As reported by the ABA Journal:
“56.3% of the lawyers said they were unlikely or extremely unlikely to correct the misimpression, while 24.4% said they were likely or extremely likely to do so.”
Scenario 2
You represent client. Client was an at-will employee fired from a large corporation without explanation. You are negotiating severance pay, a noncompete clause and other issues. You negotiated a resolution that included client’s agreement not to work for a list of companies for two years. When the opposing counsel presents the settlement document, it omits one of the companies on the noncompete list.
- How likely are you to continue to signatures without informing opposing counsel of the omission?
- How likely are you to take direction solely from your client about whether to inform opposing counsel of the omission?
- How likely are you to advise your client of your intent to inform opposing counsel of the omission and withdraw representation if your client refuses?
- How likely are you to inform opposing counsel of the omission without first asking your client?
As reported by the ABA Journal:
- “72.9% of the lawyers said they were unlikely or extremely unlikely to correct the omission, while 14% said they were likely or extremely likely to do so.”
Scenario 3
You represent client in a disability claim. During mediation, the mediator informs you that the defendant has proof that your client is not disabled. The mediator has seen the video and tells you that it shows your client working around the house and yard. In a private discussion, client informs you that client has an identical twin who often visits client home to help with physical chores—including landscaping, roof repair, car mechanics and moving furniture.

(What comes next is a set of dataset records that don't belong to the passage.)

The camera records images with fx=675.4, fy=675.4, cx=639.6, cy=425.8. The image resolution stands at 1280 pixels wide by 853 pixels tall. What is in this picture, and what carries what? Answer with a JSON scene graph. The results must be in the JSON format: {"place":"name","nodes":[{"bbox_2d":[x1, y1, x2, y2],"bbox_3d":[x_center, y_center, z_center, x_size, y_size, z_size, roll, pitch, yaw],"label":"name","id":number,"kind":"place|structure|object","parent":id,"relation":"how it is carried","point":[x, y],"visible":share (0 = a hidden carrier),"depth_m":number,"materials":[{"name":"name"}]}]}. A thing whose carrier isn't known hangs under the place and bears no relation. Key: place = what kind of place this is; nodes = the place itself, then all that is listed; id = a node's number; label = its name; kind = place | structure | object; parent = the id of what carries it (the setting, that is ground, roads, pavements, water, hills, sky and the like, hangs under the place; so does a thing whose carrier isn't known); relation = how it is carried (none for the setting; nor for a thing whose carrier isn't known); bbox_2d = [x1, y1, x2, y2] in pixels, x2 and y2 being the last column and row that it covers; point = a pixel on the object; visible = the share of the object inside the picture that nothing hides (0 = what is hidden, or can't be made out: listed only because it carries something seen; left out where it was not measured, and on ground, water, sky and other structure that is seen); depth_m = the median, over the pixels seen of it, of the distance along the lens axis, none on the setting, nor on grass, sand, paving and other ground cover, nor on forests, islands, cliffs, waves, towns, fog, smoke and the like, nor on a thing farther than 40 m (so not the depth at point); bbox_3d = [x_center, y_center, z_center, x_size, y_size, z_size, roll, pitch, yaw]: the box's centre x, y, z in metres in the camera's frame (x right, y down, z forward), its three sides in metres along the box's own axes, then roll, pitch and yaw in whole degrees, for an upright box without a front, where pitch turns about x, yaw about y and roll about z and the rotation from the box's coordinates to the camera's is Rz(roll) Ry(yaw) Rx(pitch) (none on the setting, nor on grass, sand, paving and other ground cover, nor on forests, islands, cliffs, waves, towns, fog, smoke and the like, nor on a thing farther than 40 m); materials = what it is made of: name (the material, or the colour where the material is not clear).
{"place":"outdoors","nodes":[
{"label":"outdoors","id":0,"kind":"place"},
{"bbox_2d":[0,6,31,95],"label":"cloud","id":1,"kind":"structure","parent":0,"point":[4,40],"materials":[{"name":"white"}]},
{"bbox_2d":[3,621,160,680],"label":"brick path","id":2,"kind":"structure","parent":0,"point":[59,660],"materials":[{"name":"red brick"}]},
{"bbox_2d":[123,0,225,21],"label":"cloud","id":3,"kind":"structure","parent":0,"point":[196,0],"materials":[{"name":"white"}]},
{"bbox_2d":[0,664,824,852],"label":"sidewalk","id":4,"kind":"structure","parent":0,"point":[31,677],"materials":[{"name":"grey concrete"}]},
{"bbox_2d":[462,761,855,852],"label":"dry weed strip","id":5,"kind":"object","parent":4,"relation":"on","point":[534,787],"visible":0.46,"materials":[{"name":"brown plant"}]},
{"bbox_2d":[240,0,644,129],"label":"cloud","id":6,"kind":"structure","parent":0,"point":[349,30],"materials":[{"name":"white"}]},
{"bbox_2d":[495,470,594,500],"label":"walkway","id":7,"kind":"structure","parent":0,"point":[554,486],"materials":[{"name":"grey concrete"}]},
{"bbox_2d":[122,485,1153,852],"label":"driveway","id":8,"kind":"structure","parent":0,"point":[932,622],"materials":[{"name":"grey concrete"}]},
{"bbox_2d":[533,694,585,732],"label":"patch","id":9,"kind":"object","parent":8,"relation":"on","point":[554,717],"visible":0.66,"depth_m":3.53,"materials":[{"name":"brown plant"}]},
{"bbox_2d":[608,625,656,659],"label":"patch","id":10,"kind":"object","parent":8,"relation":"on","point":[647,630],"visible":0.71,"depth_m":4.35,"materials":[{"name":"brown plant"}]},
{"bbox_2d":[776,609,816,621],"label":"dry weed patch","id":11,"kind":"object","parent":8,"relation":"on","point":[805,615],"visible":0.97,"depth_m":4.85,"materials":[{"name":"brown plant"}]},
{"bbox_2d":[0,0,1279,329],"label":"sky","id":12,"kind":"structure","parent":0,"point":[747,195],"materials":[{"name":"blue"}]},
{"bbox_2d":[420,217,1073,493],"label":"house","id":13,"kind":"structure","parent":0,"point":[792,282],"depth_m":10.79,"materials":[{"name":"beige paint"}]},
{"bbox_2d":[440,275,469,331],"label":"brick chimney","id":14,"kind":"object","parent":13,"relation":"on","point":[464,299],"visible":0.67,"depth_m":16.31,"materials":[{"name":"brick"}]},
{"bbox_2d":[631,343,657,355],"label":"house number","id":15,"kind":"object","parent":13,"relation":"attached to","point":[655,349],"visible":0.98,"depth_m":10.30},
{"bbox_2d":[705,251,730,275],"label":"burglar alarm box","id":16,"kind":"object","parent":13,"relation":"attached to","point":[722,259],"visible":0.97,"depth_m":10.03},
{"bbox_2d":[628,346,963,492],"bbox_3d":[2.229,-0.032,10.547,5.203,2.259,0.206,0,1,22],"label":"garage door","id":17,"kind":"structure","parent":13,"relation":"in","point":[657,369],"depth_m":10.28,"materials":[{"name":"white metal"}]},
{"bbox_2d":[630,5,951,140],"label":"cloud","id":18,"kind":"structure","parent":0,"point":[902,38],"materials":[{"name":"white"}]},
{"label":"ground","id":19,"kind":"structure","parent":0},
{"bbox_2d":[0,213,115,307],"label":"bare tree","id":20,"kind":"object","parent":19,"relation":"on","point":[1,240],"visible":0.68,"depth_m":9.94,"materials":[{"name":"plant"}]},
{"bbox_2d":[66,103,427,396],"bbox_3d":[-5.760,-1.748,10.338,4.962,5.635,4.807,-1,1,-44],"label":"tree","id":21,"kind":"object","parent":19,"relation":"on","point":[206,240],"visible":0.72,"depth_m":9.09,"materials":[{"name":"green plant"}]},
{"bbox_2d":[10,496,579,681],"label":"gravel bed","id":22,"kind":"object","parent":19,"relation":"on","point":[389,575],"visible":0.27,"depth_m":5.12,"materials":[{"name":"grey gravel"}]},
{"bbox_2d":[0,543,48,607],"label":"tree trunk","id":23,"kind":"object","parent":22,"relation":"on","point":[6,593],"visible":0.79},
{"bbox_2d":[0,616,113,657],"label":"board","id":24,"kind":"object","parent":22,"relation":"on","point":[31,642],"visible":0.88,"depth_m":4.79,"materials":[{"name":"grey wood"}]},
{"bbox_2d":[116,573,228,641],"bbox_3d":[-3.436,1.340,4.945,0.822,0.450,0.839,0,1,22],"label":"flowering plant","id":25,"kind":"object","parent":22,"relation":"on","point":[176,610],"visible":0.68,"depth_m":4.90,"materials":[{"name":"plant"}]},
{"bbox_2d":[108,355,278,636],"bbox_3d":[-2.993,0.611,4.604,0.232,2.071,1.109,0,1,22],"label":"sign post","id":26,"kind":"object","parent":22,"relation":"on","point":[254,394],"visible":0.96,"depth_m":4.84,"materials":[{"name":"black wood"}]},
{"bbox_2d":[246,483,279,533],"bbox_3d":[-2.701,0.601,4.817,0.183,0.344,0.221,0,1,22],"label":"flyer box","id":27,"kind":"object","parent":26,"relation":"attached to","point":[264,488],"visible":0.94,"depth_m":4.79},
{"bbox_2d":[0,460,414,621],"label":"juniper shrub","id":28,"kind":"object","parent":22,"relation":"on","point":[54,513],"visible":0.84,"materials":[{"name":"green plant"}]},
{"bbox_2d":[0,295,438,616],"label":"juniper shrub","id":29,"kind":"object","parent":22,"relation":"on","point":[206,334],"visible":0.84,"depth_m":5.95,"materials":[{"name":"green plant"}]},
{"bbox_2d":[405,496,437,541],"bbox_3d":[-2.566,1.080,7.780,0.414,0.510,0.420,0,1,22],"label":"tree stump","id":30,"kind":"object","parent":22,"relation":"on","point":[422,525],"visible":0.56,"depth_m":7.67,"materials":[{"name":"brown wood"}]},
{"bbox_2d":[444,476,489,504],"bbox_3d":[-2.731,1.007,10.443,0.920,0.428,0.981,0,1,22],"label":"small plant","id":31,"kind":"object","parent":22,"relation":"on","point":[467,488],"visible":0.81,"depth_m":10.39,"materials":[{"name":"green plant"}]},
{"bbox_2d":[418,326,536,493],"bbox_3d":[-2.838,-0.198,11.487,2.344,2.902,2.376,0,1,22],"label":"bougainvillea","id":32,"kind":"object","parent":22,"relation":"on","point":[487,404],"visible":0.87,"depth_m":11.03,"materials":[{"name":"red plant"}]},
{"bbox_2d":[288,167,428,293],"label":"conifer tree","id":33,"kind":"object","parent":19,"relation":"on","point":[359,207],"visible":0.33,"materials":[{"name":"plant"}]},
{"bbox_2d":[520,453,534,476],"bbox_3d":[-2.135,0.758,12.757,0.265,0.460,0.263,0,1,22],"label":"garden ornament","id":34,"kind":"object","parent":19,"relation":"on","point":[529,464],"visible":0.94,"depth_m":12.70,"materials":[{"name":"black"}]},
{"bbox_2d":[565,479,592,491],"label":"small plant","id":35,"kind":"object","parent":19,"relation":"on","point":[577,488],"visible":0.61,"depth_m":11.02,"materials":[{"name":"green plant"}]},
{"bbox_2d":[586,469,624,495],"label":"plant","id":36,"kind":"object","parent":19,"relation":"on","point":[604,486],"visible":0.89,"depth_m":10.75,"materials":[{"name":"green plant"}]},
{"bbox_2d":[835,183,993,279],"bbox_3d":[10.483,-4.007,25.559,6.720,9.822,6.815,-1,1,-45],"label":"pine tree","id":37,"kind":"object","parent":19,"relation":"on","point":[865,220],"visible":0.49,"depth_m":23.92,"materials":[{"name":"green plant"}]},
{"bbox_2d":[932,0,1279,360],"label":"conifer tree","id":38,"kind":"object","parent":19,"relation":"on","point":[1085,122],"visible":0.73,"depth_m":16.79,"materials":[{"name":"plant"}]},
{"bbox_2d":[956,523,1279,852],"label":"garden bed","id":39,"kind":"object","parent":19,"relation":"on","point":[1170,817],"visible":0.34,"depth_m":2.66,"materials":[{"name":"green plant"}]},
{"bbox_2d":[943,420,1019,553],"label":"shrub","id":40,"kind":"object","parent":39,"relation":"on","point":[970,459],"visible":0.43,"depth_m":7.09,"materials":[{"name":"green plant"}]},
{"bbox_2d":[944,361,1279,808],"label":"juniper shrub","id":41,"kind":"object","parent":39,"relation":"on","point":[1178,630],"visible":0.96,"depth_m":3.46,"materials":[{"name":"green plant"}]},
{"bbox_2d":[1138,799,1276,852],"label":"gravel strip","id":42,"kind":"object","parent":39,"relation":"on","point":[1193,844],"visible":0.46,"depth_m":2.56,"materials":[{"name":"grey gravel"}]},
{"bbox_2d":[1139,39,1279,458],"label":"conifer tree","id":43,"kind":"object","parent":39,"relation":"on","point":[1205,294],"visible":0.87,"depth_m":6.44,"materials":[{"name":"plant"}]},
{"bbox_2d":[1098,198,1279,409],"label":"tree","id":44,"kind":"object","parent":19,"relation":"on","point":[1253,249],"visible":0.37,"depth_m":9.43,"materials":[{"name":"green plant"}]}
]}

- How likely are you to keep the existence of the twin brother hidden from both the mediator and the opposition team, and go to trial with the plan to turn the “smoking gun” evidence of the defense into a dramatic “gotcha” moment in court?
- How likely are you to keep the existence of the twin brother hidden from both the mediator and the opposition team, but ask the mediator to determine if the defense will meet a specific demand amount if your client is able to discredit the defense’s video?
- How likely are you to disclose information about the twin brother and his work on the house to the mediator and allow the mediator discretion about whether to disclose this information to the opposition team?
As reported by the ABA Journal:
- 81.7% of lawyers said they were unlikely or extremely unlikely to wait for a “gotcha” trial moment, while 5.6% said they were likely or extremely likely to do so.
- 8% of the lawyers said they were unlikely or extremely unlikely to ask the mediator whether the defense would meet a specific demand amount if they can discredit the video, while 30.8% said they were likely or extremely likely to do so.
- 1% of the lawyers said they were unlikely or extremely unlikely to inform the mediator about the twin brother to disclose to the defense at the mediator’s discretion, while 44.6% said they were likely or extremely likely to do so.
- 2% of the lawyers said they were unlikely or extremely unlikely to disclose the twin brother directly to the opposition team, while 42.1% said they were likely or extremely likely to do so.